--- Data for this exercise Enclosed Below ---
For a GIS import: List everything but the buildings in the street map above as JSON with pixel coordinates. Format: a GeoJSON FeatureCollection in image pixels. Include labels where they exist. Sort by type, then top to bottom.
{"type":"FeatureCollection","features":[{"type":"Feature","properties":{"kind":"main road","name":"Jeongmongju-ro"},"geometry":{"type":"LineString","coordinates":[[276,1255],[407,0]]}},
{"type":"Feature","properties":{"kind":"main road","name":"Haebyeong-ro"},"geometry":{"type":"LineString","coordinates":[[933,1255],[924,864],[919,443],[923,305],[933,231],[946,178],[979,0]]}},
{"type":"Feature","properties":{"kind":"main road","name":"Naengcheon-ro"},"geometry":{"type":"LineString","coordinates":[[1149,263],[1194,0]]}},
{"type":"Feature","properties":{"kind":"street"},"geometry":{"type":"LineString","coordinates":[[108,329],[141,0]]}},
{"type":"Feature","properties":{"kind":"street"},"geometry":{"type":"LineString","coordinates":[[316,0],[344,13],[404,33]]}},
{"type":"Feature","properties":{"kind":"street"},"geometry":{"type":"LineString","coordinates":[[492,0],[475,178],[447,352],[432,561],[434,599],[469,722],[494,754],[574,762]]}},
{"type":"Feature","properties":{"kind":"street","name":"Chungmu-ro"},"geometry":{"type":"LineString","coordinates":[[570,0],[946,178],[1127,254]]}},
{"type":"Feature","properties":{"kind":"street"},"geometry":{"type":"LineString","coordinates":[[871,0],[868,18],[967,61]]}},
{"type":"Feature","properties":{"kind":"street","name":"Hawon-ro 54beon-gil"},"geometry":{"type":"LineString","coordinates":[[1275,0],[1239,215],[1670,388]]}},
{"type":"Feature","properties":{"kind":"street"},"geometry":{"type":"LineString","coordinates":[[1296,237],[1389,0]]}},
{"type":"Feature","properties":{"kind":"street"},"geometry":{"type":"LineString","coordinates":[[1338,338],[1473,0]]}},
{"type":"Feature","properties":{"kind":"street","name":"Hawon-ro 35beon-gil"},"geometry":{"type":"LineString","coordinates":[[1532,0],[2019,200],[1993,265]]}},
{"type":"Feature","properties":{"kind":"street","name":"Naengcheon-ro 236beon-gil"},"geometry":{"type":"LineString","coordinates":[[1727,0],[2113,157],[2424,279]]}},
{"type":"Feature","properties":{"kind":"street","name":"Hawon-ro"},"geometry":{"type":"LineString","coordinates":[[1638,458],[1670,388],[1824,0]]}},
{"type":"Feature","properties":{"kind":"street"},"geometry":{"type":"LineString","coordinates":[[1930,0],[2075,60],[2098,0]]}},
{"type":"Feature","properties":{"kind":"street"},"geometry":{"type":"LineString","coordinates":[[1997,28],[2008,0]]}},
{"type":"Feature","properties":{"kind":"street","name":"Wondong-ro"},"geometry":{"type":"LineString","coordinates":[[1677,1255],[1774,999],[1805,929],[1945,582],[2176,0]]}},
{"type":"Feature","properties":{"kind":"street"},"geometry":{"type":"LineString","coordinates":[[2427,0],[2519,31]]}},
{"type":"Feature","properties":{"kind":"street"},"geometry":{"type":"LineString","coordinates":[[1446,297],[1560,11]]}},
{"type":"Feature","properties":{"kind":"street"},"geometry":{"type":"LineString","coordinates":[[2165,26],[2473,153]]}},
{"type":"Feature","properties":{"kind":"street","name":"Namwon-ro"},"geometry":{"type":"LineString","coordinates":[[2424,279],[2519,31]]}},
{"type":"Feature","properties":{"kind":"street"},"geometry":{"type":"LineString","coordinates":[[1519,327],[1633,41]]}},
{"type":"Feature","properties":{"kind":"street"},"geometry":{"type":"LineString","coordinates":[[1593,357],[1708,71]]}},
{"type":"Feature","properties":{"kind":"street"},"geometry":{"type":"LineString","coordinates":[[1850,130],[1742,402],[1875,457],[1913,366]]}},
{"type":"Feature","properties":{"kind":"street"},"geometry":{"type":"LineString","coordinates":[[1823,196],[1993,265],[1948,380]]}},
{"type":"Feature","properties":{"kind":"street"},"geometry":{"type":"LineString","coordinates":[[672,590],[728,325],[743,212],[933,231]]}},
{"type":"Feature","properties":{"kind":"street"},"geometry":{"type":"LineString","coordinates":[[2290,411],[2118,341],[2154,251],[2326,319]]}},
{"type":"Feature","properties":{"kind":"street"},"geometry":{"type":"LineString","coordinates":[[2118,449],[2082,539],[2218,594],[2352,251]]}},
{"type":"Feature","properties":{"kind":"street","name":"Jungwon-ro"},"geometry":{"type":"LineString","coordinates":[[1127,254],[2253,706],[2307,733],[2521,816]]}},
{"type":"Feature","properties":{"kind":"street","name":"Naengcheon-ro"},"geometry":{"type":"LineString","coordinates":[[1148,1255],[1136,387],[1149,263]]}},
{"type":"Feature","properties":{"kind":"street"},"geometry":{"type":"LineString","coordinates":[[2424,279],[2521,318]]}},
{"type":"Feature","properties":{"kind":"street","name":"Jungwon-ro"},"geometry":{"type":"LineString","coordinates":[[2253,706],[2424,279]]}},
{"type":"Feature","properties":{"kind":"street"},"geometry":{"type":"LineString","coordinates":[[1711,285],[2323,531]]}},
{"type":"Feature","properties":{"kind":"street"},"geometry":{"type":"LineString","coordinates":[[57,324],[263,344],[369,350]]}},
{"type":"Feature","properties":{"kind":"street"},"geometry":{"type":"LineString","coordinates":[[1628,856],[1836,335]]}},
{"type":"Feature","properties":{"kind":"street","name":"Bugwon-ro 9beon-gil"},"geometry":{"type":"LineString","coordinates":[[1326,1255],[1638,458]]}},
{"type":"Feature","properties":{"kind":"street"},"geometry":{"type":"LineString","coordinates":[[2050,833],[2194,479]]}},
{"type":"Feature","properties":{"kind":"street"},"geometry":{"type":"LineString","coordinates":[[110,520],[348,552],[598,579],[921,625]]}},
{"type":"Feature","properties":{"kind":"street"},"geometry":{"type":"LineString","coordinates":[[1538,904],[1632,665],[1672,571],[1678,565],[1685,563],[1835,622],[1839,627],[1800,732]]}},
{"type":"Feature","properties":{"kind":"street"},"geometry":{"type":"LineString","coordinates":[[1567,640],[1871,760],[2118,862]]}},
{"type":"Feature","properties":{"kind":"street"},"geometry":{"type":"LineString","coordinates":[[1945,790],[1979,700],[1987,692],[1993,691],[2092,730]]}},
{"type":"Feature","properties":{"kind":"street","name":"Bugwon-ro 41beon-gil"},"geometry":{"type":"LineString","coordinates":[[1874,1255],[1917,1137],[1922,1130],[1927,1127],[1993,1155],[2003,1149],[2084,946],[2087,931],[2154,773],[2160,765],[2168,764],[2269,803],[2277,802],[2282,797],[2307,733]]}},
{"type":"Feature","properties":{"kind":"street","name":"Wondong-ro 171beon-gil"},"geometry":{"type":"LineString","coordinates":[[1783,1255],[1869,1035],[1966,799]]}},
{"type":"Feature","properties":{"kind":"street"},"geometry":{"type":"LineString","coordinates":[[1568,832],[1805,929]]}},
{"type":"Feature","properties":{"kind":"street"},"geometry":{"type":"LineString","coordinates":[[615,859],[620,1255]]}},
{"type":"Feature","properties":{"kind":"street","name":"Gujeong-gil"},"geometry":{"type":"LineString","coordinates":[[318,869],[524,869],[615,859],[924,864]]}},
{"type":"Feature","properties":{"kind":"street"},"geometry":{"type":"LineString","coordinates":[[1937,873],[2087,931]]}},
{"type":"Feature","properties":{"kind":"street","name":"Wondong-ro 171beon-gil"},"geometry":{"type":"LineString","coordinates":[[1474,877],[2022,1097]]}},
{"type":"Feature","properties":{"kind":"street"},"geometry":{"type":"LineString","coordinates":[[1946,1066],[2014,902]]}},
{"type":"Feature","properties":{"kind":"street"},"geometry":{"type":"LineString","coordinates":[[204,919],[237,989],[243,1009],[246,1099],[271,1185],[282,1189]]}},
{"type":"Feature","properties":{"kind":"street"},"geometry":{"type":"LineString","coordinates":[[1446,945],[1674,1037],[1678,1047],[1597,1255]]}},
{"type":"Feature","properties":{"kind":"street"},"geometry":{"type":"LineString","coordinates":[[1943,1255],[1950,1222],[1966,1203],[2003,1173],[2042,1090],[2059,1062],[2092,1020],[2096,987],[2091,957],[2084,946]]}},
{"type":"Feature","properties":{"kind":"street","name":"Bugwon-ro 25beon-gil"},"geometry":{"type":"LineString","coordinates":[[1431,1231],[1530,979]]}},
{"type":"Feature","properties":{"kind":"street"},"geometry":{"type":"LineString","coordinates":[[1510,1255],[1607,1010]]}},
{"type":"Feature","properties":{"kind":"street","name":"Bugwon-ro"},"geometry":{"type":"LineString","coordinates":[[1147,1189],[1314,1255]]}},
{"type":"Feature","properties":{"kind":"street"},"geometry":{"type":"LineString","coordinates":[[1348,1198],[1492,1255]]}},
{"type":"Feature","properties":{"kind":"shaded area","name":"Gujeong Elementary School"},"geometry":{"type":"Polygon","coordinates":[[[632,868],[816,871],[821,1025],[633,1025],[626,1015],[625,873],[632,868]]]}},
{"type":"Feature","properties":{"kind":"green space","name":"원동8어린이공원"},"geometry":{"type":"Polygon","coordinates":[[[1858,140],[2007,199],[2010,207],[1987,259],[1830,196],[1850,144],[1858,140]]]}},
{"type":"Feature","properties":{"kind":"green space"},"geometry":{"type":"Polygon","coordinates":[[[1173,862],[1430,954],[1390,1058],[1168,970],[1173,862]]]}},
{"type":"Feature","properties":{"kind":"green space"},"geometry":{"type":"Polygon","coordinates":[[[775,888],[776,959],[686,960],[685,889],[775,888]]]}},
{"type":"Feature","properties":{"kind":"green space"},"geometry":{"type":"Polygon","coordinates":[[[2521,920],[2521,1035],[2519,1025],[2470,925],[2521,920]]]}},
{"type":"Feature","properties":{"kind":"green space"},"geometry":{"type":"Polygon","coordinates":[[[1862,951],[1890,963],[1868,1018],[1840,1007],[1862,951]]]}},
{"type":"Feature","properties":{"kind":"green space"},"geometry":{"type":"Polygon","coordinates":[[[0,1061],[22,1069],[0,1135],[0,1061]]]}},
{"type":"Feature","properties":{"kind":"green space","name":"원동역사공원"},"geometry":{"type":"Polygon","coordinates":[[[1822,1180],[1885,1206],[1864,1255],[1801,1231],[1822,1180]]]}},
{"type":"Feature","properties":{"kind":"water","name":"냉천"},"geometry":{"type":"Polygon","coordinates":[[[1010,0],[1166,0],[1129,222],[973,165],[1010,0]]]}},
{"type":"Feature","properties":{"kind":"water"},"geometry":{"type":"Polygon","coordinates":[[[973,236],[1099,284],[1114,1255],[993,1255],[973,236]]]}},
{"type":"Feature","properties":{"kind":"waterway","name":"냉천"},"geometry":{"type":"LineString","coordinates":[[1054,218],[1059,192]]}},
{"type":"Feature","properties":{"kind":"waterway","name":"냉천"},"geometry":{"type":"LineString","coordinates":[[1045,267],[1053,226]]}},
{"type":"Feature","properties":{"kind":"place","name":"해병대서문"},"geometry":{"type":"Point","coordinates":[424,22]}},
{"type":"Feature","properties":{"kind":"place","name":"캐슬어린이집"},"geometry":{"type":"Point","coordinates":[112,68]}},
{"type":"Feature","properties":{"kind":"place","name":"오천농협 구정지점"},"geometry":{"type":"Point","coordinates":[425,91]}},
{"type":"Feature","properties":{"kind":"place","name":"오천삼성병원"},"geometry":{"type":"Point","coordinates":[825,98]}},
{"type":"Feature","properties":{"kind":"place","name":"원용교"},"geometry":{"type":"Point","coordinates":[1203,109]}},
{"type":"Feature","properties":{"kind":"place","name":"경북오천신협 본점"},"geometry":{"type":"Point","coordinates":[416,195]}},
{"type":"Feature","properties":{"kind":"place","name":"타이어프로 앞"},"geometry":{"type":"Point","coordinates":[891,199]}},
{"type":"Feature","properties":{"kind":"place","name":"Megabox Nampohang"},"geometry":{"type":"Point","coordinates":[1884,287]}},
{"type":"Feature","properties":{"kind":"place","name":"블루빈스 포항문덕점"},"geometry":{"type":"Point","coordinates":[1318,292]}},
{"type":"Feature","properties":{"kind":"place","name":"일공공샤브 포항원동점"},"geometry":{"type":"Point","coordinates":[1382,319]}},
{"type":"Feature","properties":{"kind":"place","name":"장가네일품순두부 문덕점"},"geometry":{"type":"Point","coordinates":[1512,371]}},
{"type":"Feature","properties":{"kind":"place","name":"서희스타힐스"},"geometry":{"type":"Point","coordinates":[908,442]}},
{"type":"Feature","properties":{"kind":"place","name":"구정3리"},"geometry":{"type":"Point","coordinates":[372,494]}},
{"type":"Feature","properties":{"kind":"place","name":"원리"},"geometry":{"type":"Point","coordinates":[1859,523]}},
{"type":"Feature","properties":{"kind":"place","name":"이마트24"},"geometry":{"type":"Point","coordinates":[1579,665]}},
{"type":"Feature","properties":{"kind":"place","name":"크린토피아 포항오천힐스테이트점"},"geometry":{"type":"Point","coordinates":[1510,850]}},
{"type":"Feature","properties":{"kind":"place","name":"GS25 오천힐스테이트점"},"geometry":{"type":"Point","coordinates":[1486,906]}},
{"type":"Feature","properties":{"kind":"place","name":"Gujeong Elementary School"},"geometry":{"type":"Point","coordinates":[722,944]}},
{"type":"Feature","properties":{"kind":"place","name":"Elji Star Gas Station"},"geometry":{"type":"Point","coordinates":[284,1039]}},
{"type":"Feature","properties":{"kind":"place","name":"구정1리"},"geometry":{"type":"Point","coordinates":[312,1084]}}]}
--- End of Enclosed Data for this exercise ---
> **Exercise objective**:
What is needed is each line from the records with the word "waterway" in it.

> **Problem solution**:
{"type":"Feature","properties":{"kind":"waterway","name":"냉천"},"geometry":{"type":"LineString","coordinates":[[1054,218],[1059,192]]}},
{"type":"Feature","properties":{"kind":"waterway","name":"냉천"},"geometry":{"type":"LineString","coordinates":[[1045,267],[1053,226]]}},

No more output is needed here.